What are your spiritual beliefs?
Spirituality in a sentence? It depends on what fucking hour of the day it is. I often think we’re the product of a large book we finished. I believe there is a force greater than us in the universe, but I’m not sure that we have the ability to know what that is. I have great trouble with people who codify spirituality.

So what do you think of Nick’s belief in Buddhism?
I don’t think any religion is completely true. However I enjoy talking with him about it, it’s a great way of looking at the work, and I’d like to take on a bit of it. It’s useful in terms of being able to cope without confusion in this world. And the aspects of it in realisation to living in the now, and that everything around at the moment is a complete chimera has a lot going for it.

What else has Nick done apart from Home & Away?
Nick studied BA at Sydney Uni, same as me. Then he fell into acting. I sent him along to audition for one of those Impulse ads where you give the girl flowers. I was auditioning to be one of the musicians in the background and he came along trying to get the part of the guitarist and they gave him the main role. From then on he started making easy money doing ads and stuff. That’s how he fell into acting. Then he quit Home & Away and went to England to do a pantomime. He stayed there in a Buddhist community and he’s been heavily into that for the last four, five years. So he tries to do a bit of acting, a bit of music and a bit of Buddhism. Which is good because he’s quite highly strung, and so it calms him down.

Being a piano player has been through phases of being in and out. Was it in when you started?
I just loved playing it. It wasn’t until I saw John Cale at the Trade Union Club in about ’86, playing a Fender Rhodes at a solo show, I went and cashed in my life insurance and bought the big piano I still have.

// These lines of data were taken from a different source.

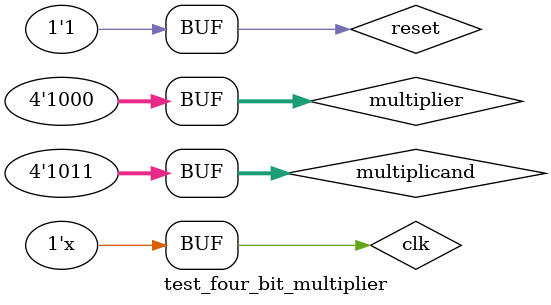
<source format=v>
`timescale 1ns / 1ps


module test_four_bit_multiplier;

	// Inputs
	reg clk;
	reg reset;
	reg [3:0] multiplicand;
	reg [3:0] multiplier;

	// Outputs
	wire [3:0] HI_FF;
	wire [3:0] LO_FF;

	// Instantiate the Unit Under Test (UUT)
	four_bit_multiplier uut (
		.clk(clk), 
		.reset(reset), 
		.multiplicand(multiplicand), 
		.multiplier(multiplier), 
		.HI_FF(HI_FF), 
		.LO_FF(LO_FF)
	);

	initial begin
		// Initialize Inputs
		clk = 0;
		reset = 0;
		#40
		reset = 1;
		
		multiplicand = 4'b1011;
		multiplier = 4'b1000;

		#200;
        
		 

	end
      always #100 clk = ~clk;
endmodule


</source>
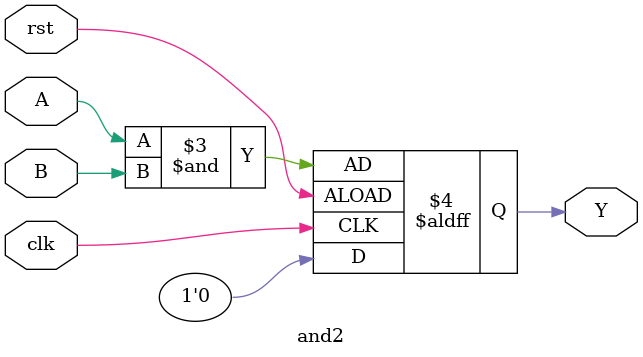
<source format=v>
module and2 (
  output reg Y,
  input A, B,
  input clk,
  input rst);

always @(posedge clk or negedge rst)
begin
	if(rst==1)
		Y <= 0;
	else
		Y= A&B;
end

endmodule
</source>
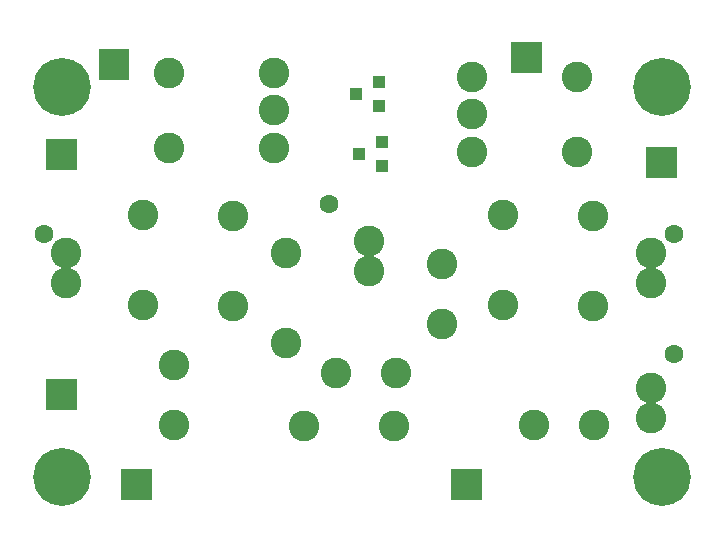
<source format=gbr>
%FSLAX34Y34*%
%MOMM*%
%LNSOLDERMASK_TOP*%
G71*
G01*
%ADD10C,2.600*%
%ADD11C,2.600*%
%ADD12C,4.900*%
%ADD13R,1.100X1.000*%
%ADD14C,1.600*%
%LPD*%
X6350Y-3050D02*
G54D10*
D03*
X6350Y-28450D02*
G54D10*
D03*
X-158750Y-107950D02*
G54D10*
D03*
X-158750Y-158750D02*
G54D10*
D03*
X146050Y-158750D02*
G54D10*
D03*
X196850Y-158750D02*
G54D10*
D03*
X-64083Y-13184D02*
G54D10*
D03*
X-64133Y-89434D02*
G54D10*
D03*
X-64083Y-13184D02*
G54D11*
D03*
X67931Y-22198D02*
G54D10*
D03*
X68043Y-73179D02*
G54D10*
D03*
X67931Y-22198D02*
G54D11*
D03*
X29203Y-114626D02*
G54D10*
D03*
X-21778Y-114739D02*
G54D10*
D03*
X29203Y-114626D02*
G54D11*
D03*
X27416Y-159362D02*
G54D10*
D03*
X-48834Y-159312D02*
G54D10*
D03*
X27416Y-159361D02*
G54D11*
D03*
X-184733Y18566D02*
G54D10*
D03*
X-184783Y-57684D02*
G54D10*
D03*
X-184733Y18566D02*
G54D11*
D03*
X-108542Y18492D02*
G54D10*
D03*
X-184792Y18542D02*
G54D10*
D03*
X-108542Y18492D02*
G54D11*
D03*
X-108542Y18492D02*
G54D10*
D03*
X-108592Y-57758D02*
G54D10*
D03*
X-108542Y18492D02*
G54D11*
D03*
X120067Y18566D02*
G54D10*
D03*
X120017Y-57684D02*
G54D10*
D03*
X120067Y18566D02*
G54D11*
D03*
X196258Y18492D02*
G54D10*
D03*
X120008Y18542D02*
G54D10*
D03*
X196258Y18492D02*
G54D11*
D03*
X196258Y18492D02*
G54D10*
D03*
X196208Y-57758D02*
G54D10*
D03*
X196258Y18492D02*
G54D11*
D03*
X-250377Y-13139D02*
G54D10*
D03*
X-250377Y-38539D02*
G54D10*
D03*
X244923Y-13139D02*
G54D10*
D03*
X244923Y-38539D02*
G54D10*
D03*
X244923Y-127439D02*
G54D10*
D03*
X244923Y-152839D02*
G54D10*
D03*
X-163150Y139173D02*
G54D10*
D03*
X-163150Y75673D02*
G54D10*
D03*
X-74250Y139173D02*
G54D10*
D03*
X-74250Y107423D02*
G54D10*
D03*
X-74250Y75673D02*
G54D10*
D03*
X182290Y72380D02*
G54D10*
D03*
X182290Y135880D02*
G54D10*
D03*
X93390Y72380D02*
G54D10*
D03*
X93390Y104130D02*
G54D10*
D03*
X93390Y135880D02*
G54D10*
D03*
X-254000Y127000D02*
G54D12*
D03*
X254000Y127000D02*
G54D12*
D03*
X-254000Y-203200D02*
G54D12*
D03*
X254000Y-203200D02*
G54D12*
D03*
G36*
X-267000Y82900D02*
X-241000Y82900D01*
X-241000Y56900D01*
X-267000Y56900D01*
X-267000Y82900D01*
G37*
G36*
X-267000Y-120300D02*
X-241000Y-120300D01*
X-241000Y-146300D01*
X-267000Y-146300D01*
X-267000Y-120300D01*
G37*
G36*
X-203500Y-196500D02*
X-177500Y-196500D01*
X-177500Y-222500D01*
X-203500Y-222500D01*
X-203500Y-196500D01*
G37*
G36*
X75900Y-196500D02*
X101900Y-196500D01*
X101900Y-222500D01*
X75900Y-222500D01*
X75900Y-196500D01*
G37*
G36*
X126700Y165450D02*
X152700Y165450D01*
X152700Y139450D01*
X126700Y139450D01*
X126700Y165450D01*
G37*
G36*
X-222550Y159100D02*
X-196550Y159100D01*
X-196550Y133100D01*
X-222550Y133100D01*
X-222550Y159100D01*
G37*
G36*
X241000Y76550D02*
X267000Y76550D01*
X267000Y50550D01*
X241000Y50550D01*
X241000Y76550D01*
G37*
X14967Y111144D02*
G54D13*
D03*
X14967Y131144D02*
G54D13*
D03*
X-5033Y121144D02*
G54D13*
D03*
X17512Y60530D02*
G54D13*
D03*
X17512Y80530D02*
G54D13*
D03*
X-2488Y70530D02*
G54D13*
D03*
X-269100Y3010D02*
G54D14*
D03*
X264300Y3010D02*
G54D14*
D03*
X-27800Y28410D02*
G54D14*
D03*
X264300Y-98590D02*
G54D14*
D03*
M02*

</source>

Was there a period of transition before finding the Whitlams’ style?
The main thing that influenced me was joining up with Stevie and Andy, learning to play more the Tom Waitsy, bluesy, Jonathan Richman rootsy stuff. It made my playing a lot more laid back. I probably sounded like I was trying too hard, which is very dangerous. What they taught me over three years in the back of a Kingswood, helped.

How did you end up linking with Stevie and Andy?
I met Stevie when the Plunderers supported Penguins on Safari. They were a great rockin’ little three piece. I always thought of them as a rich man’s Ratcat. Then I moved into Newtown and ran into him at a card game or chopping up in the dunnies at the Trade. When we were both in between bands he formed a duo with Louis Tillett, because he wanted to play quiet songs, just piano and guitar. Louis didn’t turn up a couple of times, so we got together with Stevie’s mate Andy, who’d just left the Gadflys. It fizzled into existence. There was no grand plan at all.

That was when you were kicking around with the now infamous ‘fuck-up’ Louis Burdett as featured in the song “(You Sound Like) Louis Burdett.” I interviewed him and his only response was “Tim’s like that, he loves bad poetry and sentimental music.” Is that a fair cop?
You’ve got to remember Louis and I have lived together for years and known each other for years, you would have seen us having dinner the night after the ARIAs. Apart from Louis’ unreleased techno masterpiece, “Young Dumb and Full of Cum,” all of Louis’ poetry is much worse than mine. And his music is just from another world. But I’m really looking forward to his next release, “You Look Like Christopher Skase.”